In un contesto del genere la scelta di Simon Biles di fermarsi quando sente che la pressione è diventata troppa, rinunciare a competere in quelli che con grande probabilità sono i suoi ultimi Giochi Olimpici e prendere la parola per dire che non si sente in grado di farlo, è effettivamente una piccola rivoluzione.
Sullo sfondo c’è il discorso valido per tutti gli sportivi (sono sempre di più a parlare apertamente di depressione e altri problemi mentali) che competono per se stessi ma anche per noi, per le nostre proiezioni. E quell’idea implicita per cui ogni sofferenza, i fantasmi di qualsiasi passato, le ingiustizie sociali di qualsiasi tipo, la povertà, il razzismo, persino gli abusi sessuali, in fin dei conti siano delle prove che l’individuo deve superare per essere ricompensato con il nostro rispetto e i beni materiali. «Molti atleti vincono delle medaglie, ma è la storia che c’è dietro che le persone ricordano», ha detto Strug di quel suo ultimo salto. «Mi sarebbe piaciuto eseguire un volteggio che ispirasse qualcuno… ma senza infortunarmi così gravemente».
Qualsiasi sia l’intima motivazione di Simone Biles – problemi di salute mentale di cui non sappiamo praticamente niente e su cui sarebbe sbagliato speculare; semplice prudenza di un’atleta che non ha voglia di gettare il proprio corpo in una tromba d’aria senza sapere come uscirne – la sua rinuncia a competere è paradigmatica di un cambio di sensibilità avvenuto in questi ultimi anni (non a caso lei ha detto di aver pensato a Naomi Osaka e alla sua rinuncia al Roland Garros di qualche mese fa per le troppe pressioni mediatiche), per cui non è più accettabile sacrificare se stessi in nome delle proprie performance.

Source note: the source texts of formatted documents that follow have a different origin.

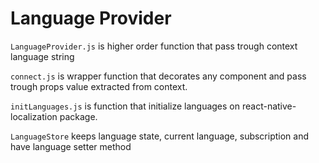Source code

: # Language Provider

`LanguageProvider.js` is higher order function that pass trough context language string

`connect.js` is wrapper function that decorates any component and pass trough props value extracted from context.

`initLanguages.js` is function that initialize languages on react-native-localization package.

`LanguageStore` keeps language state, current language, subscription and have language setter method

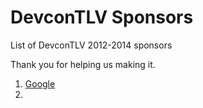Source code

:# DevconTLV Sponsors

List of DevconTLV 2012-2014 sponsors

Thank you for helping us making it.


1. [Google](http://www.google.com)
2.
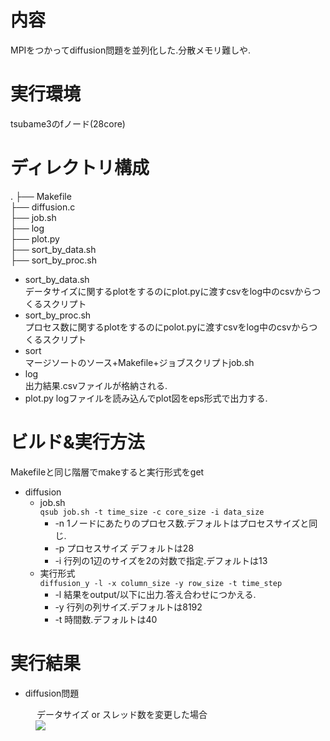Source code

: # 内容
MPIをつかってdiffusion問題を並列化した.分散メモリ難しや.
# 実行環境
tsubame3のfノード(28core)
# ディレクトリ構成  
.
├── Makefile  
├── diffusion.c  
├── job.sh  
├── log  
├── plot.py  
├── sort_by_data.sh  
├── sort_by_proc.sh  
* sort_by_data.sh  
データサイズに関するplotをするのにplot.pyに渡すcsvをlog中のcsvからつくるスクリプト  
* sort_by_proc.sh  
プロセス数に関するplotをするのにpolot.pyに渡すcsvをlog中のcsvからつくるスクリプト
* sort  
マージソートのソース+Makefile+ジョブスクリプトjob.sh
* log  
出力結果.csvファイルが格納される.
* plot.py 
logファイルを読み込んでplot図をeps形式で出力する.  
# ビルド&実行方法
Makefileと同じ階層でmakeすると実行形式をget
* diffusion  
  * job.sh  
`qsub job.sh -t time_size -c core_size -i data_size` 
    * -n 1ノードにあたりのプロセス数.デフォルトはプロセスサイズと同じ.   
    * -p プロセスサイズ  デフォルトは28  
    * -i 行列の1辺のサイズを2の対数で指定.デフォルトは13  
  * 実行形式  
`diffusion_y -l -x column_size -y row_size -t time_step` 
    * -l 結果をoutput/以下に出力.答え合わせにつかえる.  
    * -y 行列の列サイズ.デフォルトは8192  
    * -t 時間数.デフォルトは40   
  
# 実行結果  
* diffusion問題  
<figure>
<legend>データサイズ or スレッド数を変更した場合</legend>
<img src="http://art1.photozou.jp/pub/135/3222135/photo/256023390.v1527684966.png">
</figure>  
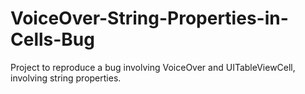 VoiceOver-String-Properties-in-Cells-Bug
========================================

Project to reproduce a bug involving VoiceOver and UITableViewCell, involving string properties.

Sì, è possibile essere d’ispirazione senza rimetterci una gamba, sembra dirci Simone Biles. E se non è possibile, tanto peggio. Ci sarà qualcun altro ad ispirarvi al posto mio.
In fin dei conti quella di Simone Biles, prima ancora che coraggiosa, è stata una decisione normale, sana. E se siamo scioccati è solo perché non siamo abituati a questa normalità. Dopo il suo volteggio errato nella gara a squadre, prima che si ritirasse, i commentatori di Eurosport hanno detto: «Sembra che Simone Biles sia tornata coi piedi per terra». Piuttosto, direi, siamo noi ad essere tornati in contatto con la realtà delle cose, grazie a Simone Biles.